その業務の中で、企業側の姿勢が「辞めたバイトの分を採用する」というものから「採用した人に成長してもらう」という方向にシフトし始めていることを感じたといいます。その時、自身のアルバイト時代の原体験と企業の抱える課題が化学反応を起こしました。

法人顧客やバイト中の個人にヒアリングを始めたのは2016年7月。世間で人手不足が騒がれ始めた頃です。ヒアリングに並行して、事業計画書の作成も進めました。

サービスの作り込みを始めたのは、翌2017年の6月から。「機能が多すぎると、忙しい店長さんには使ってもらえないので、極力シンプルなデザインを心がけました」(竹下さん)。
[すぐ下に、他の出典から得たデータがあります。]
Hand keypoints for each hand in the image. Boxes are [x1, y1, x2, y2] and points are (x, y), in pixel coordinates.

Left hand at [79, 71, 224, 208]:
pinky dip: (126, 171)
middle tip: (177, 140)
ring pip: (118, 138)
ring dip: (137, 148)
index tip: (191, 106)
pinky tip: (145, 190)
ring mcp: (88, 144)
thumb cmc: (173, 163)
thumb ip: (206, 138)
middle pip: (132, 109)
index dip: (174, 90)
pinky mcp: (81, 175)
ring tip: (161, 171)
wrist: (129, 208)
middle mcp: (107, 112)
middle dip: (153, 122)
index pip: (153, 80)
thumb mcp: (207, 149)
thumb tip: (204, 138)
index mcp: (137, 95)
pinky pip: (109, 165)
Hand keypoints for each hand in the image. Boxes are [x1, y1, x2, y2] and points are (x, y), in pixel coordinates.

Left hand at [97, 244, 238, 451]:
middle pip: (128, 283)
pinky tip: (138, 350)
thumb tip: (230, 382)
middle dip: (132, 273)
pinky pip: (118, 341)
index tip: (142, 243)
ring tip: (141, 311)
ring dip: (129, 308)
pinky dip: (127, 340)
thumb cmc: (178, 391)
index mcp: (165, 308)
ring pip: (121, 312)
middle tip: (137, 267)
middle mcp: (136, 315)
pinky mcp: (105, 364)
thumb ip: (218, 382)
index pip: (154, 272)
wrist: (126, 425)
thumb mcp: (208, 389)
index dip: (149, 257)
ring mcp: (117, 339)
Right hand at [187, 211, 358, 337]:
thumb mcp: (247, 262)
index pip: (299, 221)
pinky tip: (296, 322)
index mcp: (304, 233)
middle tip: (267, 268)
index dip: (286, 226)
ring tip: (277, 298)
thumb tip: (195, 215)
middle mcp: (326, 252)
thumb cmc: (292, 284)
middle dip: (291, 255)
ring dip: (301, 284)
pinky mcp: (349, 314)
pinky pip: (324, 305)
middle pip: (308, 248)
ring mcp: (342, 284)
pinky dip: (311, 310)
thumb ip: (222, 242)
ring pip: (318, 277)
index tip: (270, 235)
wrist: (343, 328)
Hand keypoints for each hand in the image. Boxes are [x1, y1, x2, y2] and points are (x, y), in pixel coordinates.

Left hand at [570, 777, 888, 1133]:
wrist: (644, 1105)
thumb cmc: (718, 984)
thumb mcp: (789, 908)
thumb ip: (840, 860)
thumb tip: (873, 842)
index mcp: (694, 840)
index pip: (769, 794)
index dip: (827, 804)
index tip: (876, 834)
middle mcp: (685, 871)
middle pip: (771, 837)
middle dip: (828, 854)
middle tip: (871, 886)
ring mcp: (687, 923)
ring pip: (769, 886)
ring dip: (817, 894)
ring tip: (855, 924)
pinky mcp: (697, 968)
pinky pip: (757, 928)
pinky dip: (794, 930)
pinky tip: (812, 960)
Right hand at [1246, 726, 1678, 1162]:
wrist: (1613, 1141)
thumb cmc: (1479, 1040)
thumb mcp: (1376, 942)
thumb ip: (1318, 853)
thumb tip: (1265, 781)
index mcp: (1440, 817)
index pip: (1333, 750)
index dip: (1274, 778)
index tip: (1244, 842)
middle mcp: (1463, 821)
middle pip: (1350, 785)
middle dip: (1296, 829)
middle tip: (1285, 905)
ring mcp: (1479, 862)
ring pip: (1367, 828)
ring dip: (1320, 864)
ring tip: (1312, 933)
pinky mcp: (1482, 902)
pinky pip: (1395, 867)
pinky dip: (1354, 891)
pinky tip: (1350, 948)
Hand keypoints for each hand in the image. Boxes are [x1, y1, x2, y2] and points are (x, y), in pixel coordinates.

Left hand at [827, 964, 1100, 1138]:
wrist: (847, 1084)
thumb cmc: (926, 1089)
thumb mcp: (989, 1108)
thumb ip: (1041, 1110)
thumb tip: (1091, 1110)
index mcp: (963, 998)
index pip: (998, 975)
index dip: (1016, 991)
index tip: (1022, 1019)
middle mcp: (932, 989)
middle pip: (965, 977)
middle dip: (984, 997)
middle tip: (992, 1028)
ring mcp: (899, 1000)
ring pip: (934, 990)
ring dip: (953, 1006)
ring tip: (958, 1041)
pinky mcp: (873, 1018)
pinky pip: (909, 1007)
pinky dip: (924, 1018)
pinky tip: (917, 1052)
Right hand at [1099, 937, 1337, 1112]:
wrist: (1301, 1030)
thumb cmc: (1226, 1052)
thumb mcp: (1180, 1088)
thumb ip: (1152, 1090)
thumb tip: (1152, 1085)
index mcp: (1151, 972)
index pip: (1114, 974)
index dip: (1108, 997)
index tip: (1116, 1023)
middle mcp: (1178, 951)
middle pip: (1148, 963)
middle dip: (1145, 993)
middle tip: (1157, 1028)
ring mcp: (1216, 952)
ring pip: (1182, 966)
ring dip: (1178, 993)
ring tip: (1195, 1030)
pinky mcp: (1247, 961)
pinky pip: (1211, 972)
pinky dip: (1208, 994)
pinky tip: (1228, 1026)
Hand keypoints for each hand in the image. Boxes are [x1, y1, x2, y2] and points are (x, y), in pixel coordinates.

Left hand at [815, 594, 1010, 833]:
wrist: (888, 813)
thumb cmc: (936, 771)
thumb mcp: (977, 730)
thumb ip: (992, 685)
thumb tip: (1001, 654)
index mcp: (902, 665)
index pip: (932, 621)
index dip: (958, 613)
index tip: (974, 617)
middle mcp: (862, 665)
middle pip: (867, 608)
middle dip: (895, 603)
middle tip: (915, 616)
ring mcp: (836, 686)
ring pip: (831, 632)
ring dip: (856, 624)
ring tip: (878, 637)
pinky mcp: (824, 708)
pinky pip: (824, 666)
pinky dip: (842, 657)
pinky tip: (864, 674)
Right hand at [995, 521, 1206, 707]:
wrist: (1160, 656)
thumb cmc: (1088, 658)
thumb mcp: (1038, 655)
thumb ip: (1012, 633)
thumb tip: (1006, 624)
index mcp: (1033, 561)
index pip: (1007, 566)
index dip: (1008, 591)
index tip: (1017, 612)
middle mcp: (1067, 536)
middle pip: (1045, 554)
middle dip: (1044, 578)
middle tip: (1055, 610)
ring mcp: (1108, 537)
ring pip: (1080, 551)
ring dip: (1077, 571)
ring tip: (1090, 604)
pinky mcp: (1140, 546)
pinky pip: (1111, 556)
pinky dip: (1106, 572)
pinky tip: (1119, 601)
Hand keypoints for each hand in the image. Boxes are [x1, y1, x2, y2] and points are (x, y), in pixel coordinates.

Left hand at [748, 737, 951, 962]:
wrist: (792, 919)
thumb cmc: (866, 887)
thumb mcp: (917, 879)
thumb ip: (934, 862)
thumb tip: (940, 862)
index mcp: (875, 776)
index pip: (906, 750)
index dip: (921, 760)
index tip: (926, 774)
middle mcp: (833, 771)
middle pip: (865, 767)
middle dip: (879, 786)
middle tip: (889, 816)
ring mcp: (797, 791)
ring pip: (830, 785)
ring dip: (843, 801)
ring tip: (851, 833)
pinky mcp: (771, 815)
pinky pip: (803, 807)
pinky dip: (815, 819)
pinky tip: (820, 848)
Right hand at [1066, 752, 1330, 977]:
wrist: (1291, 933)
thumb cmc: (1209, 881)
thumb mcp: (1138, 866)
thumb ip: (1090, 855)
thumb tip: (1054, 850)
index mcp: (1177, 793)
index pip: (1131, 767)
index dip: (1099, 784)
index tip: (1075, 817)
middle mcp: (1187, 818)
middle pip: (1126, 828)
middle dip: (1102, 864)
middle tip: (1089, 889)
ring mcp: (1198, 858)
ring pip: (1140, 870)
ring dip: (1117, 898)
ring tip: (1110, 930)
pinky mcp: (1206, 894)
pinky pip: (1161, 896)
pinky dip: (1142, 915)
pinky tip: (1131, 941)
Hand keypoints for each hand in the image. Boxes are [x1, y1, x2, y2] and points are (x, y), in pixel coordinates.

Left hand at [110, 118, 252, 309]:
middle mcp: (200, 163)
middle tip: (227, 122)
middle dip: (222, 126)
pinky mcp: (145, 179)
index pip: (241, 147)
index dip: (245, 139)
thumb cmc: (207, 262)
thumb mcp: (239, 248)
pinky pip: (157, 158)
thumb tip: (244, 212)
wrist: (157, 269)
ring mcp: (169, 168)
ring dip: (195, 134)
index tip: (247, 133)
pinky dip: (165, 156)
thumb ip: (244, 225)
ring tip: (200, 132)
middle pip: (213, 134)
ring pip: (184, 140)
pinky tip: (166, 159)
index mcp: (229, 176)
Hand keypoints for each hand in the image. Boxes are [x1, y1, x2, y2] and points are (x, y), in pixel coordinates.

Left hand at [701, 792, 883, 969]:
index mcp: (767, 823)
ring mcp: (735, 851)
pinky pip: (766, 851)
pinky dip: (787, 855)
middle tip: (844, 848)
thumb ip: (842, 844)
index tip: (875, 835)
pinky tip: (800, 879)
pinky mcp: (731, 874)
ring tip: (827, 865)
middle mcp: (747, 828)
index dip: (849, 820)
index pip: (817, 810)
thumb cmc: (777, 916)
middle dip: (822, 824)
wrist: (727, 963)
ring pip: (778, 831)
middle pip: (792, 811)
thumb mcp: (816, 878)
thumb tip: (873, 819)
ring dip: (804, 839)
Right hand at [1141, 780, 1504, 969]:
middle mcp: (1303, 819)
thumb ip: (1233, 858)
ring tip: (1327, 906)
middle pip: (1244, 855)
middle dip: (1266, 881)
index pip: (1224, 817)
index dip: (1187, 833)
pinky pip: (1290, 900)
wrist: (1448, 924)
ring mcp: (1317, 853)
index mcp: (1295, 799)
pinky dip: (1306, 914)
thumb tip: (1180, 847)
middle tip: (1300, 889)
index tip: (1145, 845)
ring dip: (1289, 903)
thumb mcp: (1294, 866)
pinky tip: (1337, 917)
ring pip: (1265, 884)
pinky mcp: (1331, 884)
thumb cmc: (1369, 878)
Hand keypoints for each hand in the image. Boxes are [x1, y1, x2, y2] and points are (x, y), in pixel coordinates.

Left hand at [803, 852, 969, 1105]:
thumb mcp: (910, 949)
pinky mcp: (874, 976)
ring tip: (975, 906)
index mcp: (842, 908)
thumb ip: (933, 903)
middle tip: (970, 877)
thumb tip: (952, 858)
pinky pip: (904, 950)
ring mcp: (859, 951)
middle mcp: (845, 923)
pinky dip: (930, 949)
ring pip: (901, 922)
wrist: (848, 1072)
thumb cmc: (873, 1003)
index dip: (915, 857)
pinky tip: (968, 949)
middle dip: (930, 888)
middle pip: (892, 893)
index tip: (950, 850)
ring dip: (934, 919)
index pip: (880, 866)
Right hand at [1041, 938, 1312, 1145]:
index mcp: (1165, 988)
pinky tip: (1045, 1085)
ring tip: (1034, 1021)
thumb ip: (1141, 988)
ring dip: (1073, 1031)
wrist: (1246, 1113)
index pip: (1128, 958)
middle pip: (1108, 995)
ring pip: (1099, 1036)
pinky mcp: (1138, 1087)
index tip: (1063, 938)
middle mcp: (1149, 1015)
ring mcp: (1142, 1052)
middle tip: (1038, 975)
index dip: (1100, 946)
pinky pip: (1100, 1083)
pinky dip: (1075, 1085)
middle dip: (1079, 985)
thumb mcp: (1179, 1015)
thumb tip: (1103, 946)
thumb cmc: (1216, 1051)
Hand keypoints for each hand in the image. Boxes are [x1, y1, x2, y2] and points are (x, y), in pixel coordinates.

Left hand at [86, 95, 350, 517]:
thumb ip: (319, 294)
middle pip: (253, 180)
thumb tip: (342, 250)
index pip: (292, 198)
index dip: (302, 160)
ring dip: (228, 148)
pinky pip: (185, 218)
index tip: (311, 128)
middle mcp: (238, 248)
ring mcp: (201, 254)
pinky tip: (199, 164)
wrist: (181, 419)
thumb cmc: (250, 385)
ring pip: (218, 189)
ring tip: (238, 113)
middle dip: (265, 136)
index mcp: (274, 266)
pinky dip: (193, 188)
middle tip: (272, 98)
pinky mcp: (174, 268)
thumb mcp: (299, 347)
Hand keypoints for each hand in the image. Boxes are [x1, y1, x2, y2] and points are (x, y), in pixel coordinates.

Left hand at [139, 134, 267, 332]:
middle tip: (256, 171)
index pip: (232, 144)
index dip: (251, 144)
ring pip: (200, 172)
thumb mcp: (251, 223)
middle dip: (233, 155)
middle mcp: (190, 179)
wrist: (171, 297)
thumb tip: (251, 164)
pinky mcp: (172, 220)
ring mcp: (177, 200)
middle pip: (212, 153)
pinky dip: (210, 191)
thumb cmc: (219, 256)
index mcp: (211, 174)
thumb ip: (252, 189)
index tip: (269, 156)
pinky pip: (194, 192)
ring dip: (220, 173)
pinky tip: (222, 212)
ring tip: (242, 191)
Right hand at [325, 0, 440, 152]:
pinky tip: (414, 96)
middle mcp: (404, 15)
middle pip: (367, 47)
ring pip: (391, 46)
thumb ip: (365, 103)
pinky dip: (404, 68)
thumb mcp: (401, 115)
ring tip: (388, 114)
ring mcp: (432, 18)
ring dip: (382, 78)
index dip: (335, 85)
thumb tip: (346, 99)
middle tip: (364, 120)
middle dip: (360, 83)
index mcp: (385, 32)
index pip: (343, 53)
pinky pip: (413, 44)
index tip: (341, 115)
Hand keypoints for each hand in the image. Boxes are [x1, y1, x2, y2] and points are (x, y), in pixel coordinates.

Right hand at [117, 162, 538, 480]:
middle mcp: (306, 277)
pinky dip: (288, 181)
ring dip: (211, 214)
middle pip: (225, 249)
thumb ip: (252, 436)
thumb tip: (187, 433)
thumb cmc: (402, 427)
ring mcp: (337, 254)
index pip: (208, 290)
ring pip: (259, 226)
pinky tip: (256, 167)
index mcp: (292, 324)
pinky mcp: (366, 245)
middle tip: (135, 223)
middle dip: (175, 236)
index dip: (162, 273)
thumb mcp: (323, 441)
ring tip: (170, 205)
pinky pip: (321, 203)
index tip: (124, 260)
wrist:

その一方で、さまざまな労務問題への対策も組み込みました。たとえば、18歳以下には夜22時から翌朝5時までの勤務が登録できなくしたり、過重労働を抑制するために管理者画面から応募済みのシフトをキャンセルする機能などを搭載。今後は、従業員が追加勤務できる「上限時間」を設定し、応募を抑制する機能も実装する予定です。

「ヘルプのUXを引き上げたい」

当面の目標は、2020年までに250社での導入。その先に描いているのは「個人ユーザーがバイトをやっていくうえで、シンクアップが入っていると働きやすい職場だと認識してもらえる状態」だと、竹下さんは言います。

このアプリでは、ヘルプで入る際に必要なスキルがユーザーに表示されます。これを見れば、なぜ自分はシフトが削られるのか、なぜ自分にヘルプの要請が来ないのか、その原因を知ることができます。

「これまでは従業員と企業との間に“情報の壁”がありました。これをやれば評価が上がるとわかれば、バイトにも手応えが出てくる。そうすることでヘルプのUX(ユーザー体験)を上げていきたい」(竹下さん)

人手が足りない企業側と、働きたいのに他店舗のヘルプ枠がわからない従業員。両者のミスマッチを解消しようというシンクアップの取り組みは、もしかすると、日本の労働環境を改善するための1つの糸口になるかもしれません。